# True Shoulder Animals.



## AdequateRat (Mar 12, 2015)

*So, since a lot of people like to boast about their True Shoulder Rats on this site, I'd figure I would do some posting my self!*















_As you can see. My guinea pigs are True Shoulder Guinea pigs as they are comfortable enough to sit on my lower shoulder, which is formally known as a lap.
This is what makes them True Shoulder Guinea pigs. They are able to jump off my lap at ANY time, but they are trained not to as they are True Shoulder Guinea Pigs.

_








_This is my Green Cheeked Conure Parrot. He is a True Shoulder Green Cheeked Conure parrot, as he is CLEARLY on my shoulder. His wings are clipped, but he still sits on my shoulder which makes him a TRUE Shoulder Parrot._









_Last, but DEFINITELY not least. Meet my 8 True Shoulder Rats. They could easily jump out of the Card board box I put them in, but they choose not to.
They are extremely super awesomely well-trained. But, I'm not going to teach you how to train TRUE shoulder rats as it is SUPER dangerous and I don't want your NON-TRUE shoulder rats getting hurt/injured.

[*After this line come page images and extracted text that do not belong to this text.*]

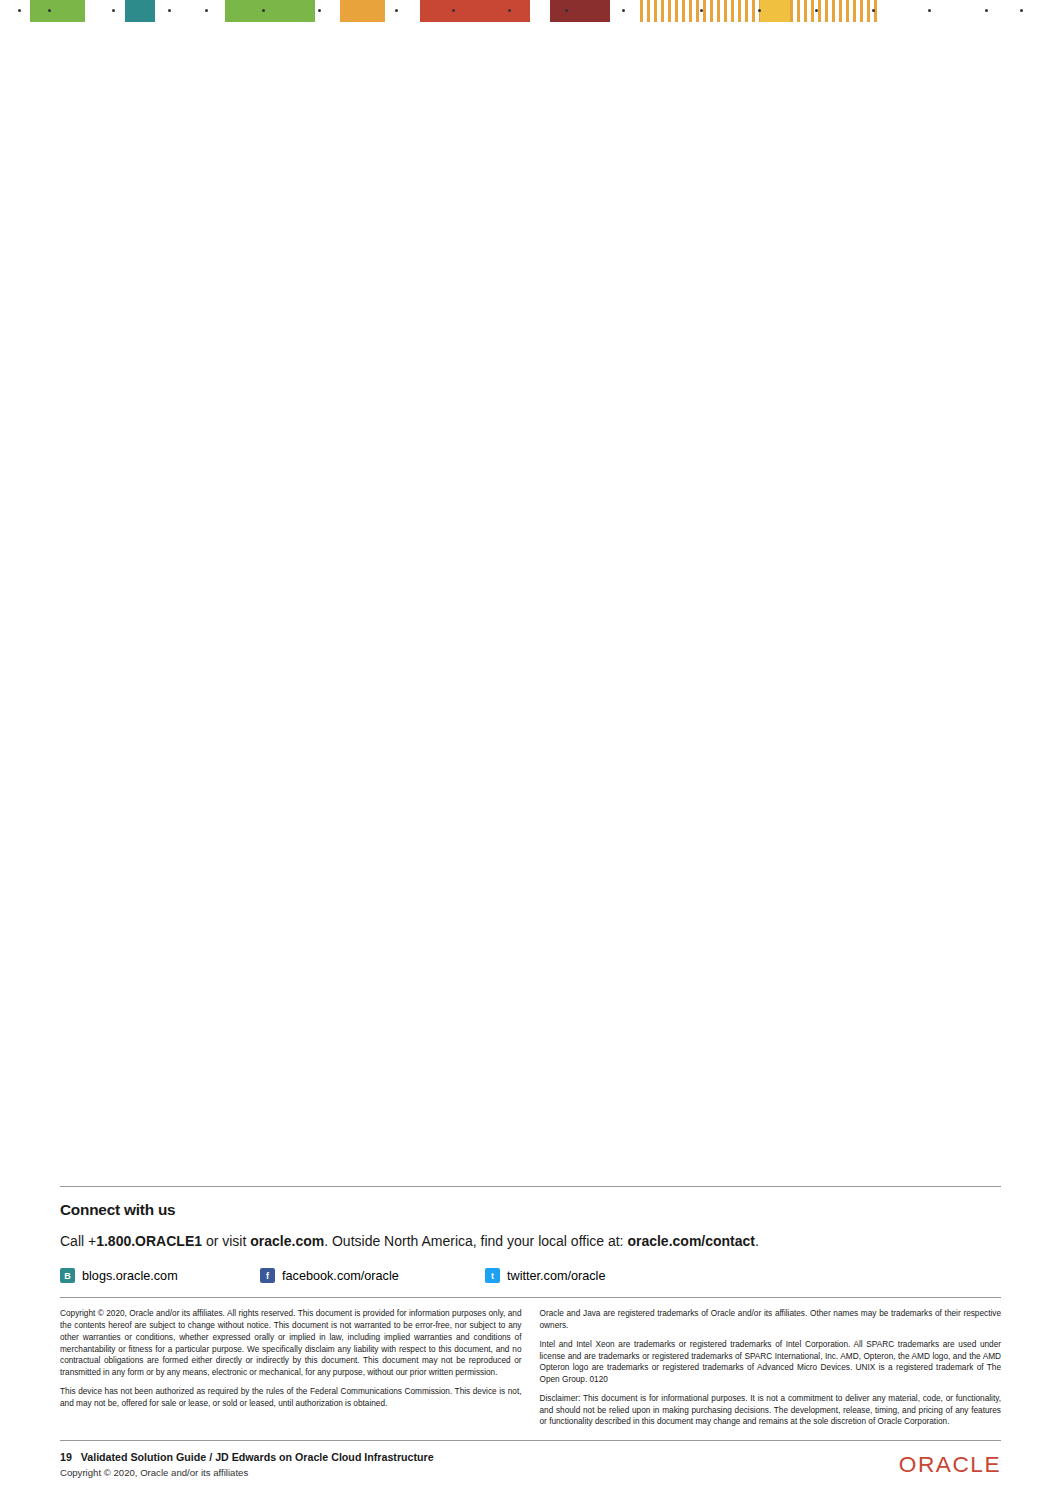Connect with us
Call +1.800.ORACLE1 or visit oracle.com. Outside North America, find your local office at: oracle.com/contact.
B blogs.oracle.com
f facebook.com/oracle
t twitter.com/oracle
Copyright © 2020, Oracle and/or its affiliates. All rights reserved. This document is provided for information purposes only, and the contents hereof are subject to change without notice. This document is not warranted to be error-free, nor subject to any other warranties or conditions, whether expressed orally or implied in law, including implied warranties and conditions of merchantability or fitness for a particular purpose. We specifically disclaim any liability with respect to this document, and no contractual obligations are formed either directly or indirectly by this document. This document may not be reproduced or transmitted in any form or by any means, electronic or mechanical, for any purpose, without our prior written permission.
This device has not been authorized as required by the rules of the Federal Communications Commission. This device is not, and may not be, offered for sale or lease, or sold or leased, until authorization is obtained.
Oracle and Java are registered trademarks of Oracle and/or its affiliates. Other names may be trademarks of their respective owners.
Intel and Intel Xeon are trademarks or registered trademarks of Intel Corporation. All SPARC trademarks are used under license and are trademarks or registered trademarks of SPARC International, Inc. AMD, Opteron, the AMD logo, and the AMD Opteron logo are trademarks or registered trademarks of Advanced Micro Devices. UNIX is a registered trademark of The Open Group. 0120
Disclaimer: This document is for informational purposes. It is not a commitment to deliver any material, code, or functionality, and should not be relied upon in making purchasing decisions. The development, release, timing, and pricing of any features or functionality described in this document may change and remains at the sole discretion of Oracle Corporation.
19 Validated Solution Guide / JD Edwards on Oracle Cloud Infrastructure
Copyright © 2020, Oracle and/or its affiliates
ORACLE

Hope you enjoyed my TRUE shoulder Animals.

_


----------



## Fu-Inle (Jan 22, 2015)

My pet rock is a true shoulder rock, he's had many opportunities to run away but he chooses not to.


----------



## AdequateRat (Mar 12, 2015)

Fu-Inle said:


> My pet rock is a true shoulder rock, he's had many opportunities to run away but he chooses not to.

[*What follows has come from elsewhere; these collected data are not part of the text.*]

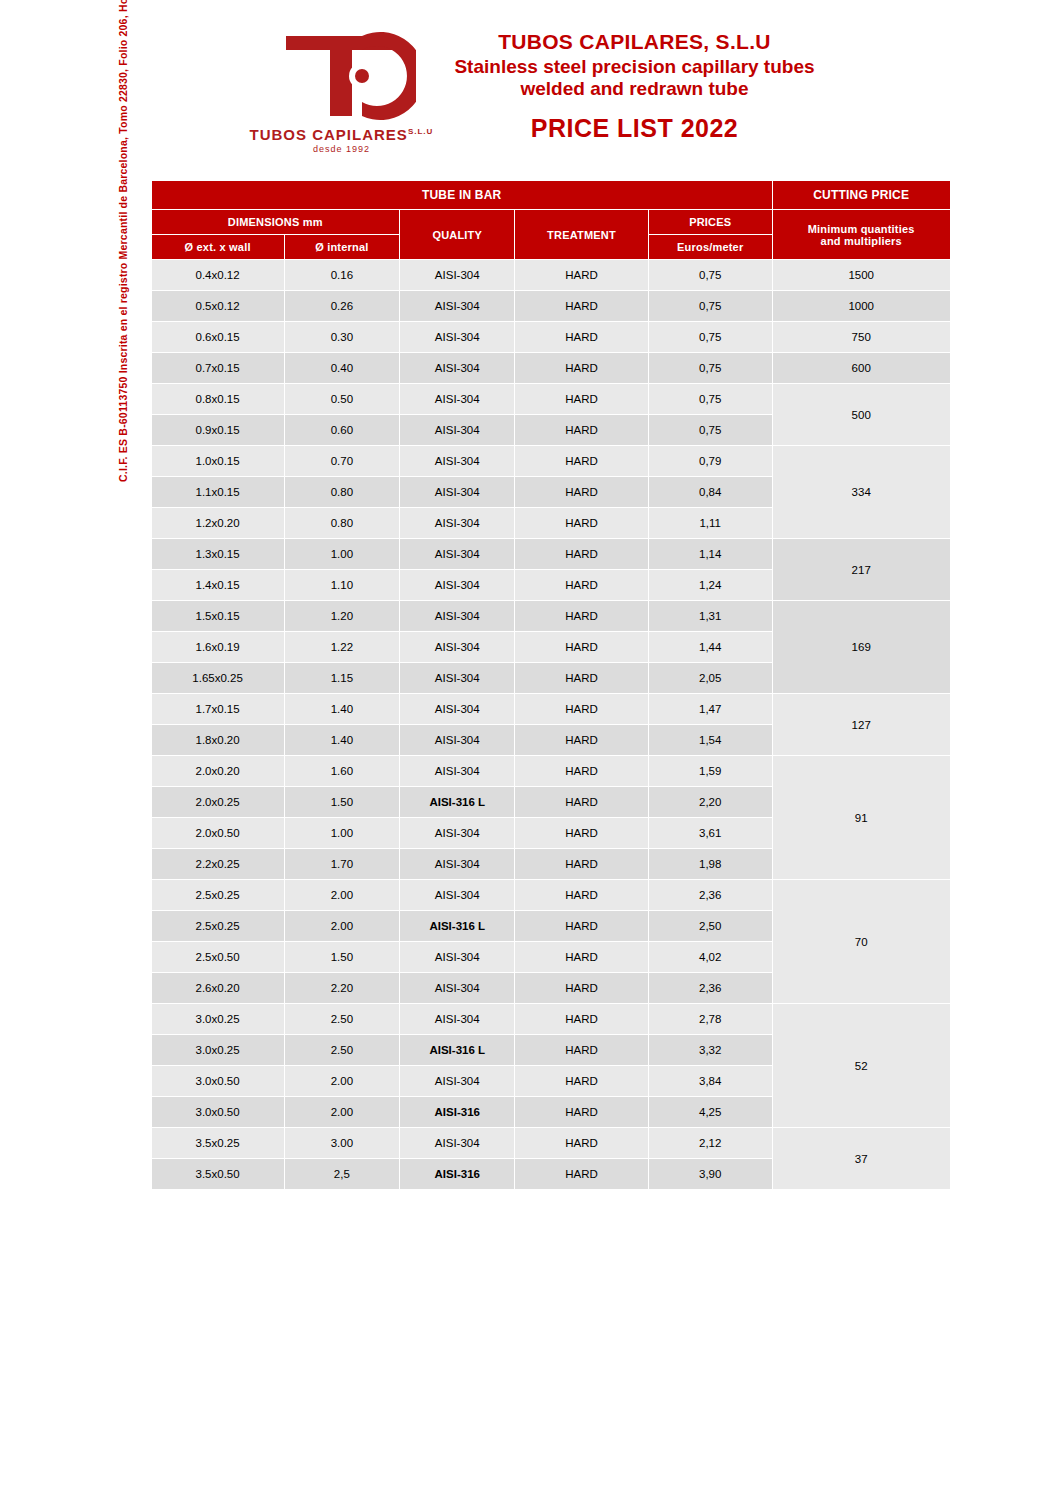TUBOS CAPILARESS.L.U
desde 1992
TUBOS CAPILARES, S.L.U
Stainless steel precision capillary tubes
welded and redrawn tube
PRICE LIST 2022
C.I.F. ES B-60113750 Inscrita en el registro Mercantil de Barcelona, Tomo 22830, Folio 206, Hoja B-43045, Inscripción 1ª
| TUBE IN BAR | CUTTING PRICE |
| --- | --- |
| DIMENSIONS mm | QUALITY | TREATMENT | PRICES | Minimum quantities and multipliers |
| Ø ext. x wall | Ø internal | Euros/meter |
| 0.4x0.12 | 0.16 | AISI-304 | HARD | 0,75 | 1500 |
| 0.5x0.12 | 0.26 | AISI-304 | HARD | 0,75 | 1000 |
| 0.6x0.15 | 0.30 | AISI-304 | HARD | 0,75 | 750 |
| 0.7x0.15 | 0.40 | AISI-304 | HARD | 0,75 | 600 |
| 0.8x0.15 | 0.50 | AISI-304 | HARD | 0,75 | 500 |
| 0.9x0.15 | 0.60 | AISI-304 | HARD | 0,75 |
| 1.0x0.15 | 0.70 | AISI-304 | HARD | 0,79 | 334 |
| 1.1x0.15 | 0.80 | AISI-304 | HARD | 0,84 |
| 1.2x0.20 | 0.80 | AISI-304 | HARD | 1,11 |
| 1.3x0.15 | 1.00 | AISI-304 | HARD | 1,14 | 217 |
| 1.4x0.15 | 1.10 | AISI-304 | HARD | 1,24 |
| 1.5x0.15 | 1.20 | AISI-304 | HARD | 1,31 | 169 |
| 1.6x0.19 | 1.22 | AISI-304 | HARD | 1,44 |
| 1.65x0.25 | 1.15 | AISI-304 | HARD | 2,05 |
| 1.7x0.15 | 1.40 | AISI-304 | HARD | 1,47 | 127 |
| 1.8x0.20 | 1.40 | AISI-304 | HARD | 1,54 |
| 2.0x0.20 | 1.60 | AISI-304 | HARD | 1,59 | 91 |
| 2.0x0.25 | 1.50 | AISI-316 L | HARD | 2,20 |
| 2.0x0.50 | 1.00 | AISI-304 | HARD | 3,61 |
| 2.2x0.25 | 1.70 | AISI-304 | HARD | 1,98 |
| 2.5x0.25 | 2.00 | AISI-304 | HARD | 2,36 | 70 |
| 2.5x0.25 | 2.00 | AISI-316 L | HARD | 2,50 |
| 2.5x0.50 | 1.50 | AISI-304 | HARD | 4,02 |
| 2.6x0.20 | 2.20 | AISI-304 | HARD | 2,36 |
| 3.0x0.25 | 2.50 | AISI-304 | HARD | 2,78 | 52 |
| 3.0x0.25 | 2.50 | AISI-316 L | HARD | 3,32 |
| 3.0x0.50 | 2.00 | AISI-304 | HARD | 3,84 |
| 3.0x0.50 | 2.00 | AISI-316 | HARD | 4,25 |
| 3.5x0.25 | 3.00 | AISI-304 | HARD | 2,12 | 37 |
| 3.5x0.50 | 2,5 | AISI-316 | HARD | 3,90 |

That must be some intense True shoulder rock training.

I salute you.


----------



## JAnimal (Jul 23, 2014)

How did you get your rock to do that. Mine always rolls away accompanied by my cat's paw. Hmmmm. XD


----------



## FallDeere (Sep 29, 2011)

I have a rock that was _born _to be a shoulder rock! He has sat where I put him for three days straight and I didn't even train him. It's amazing.


----------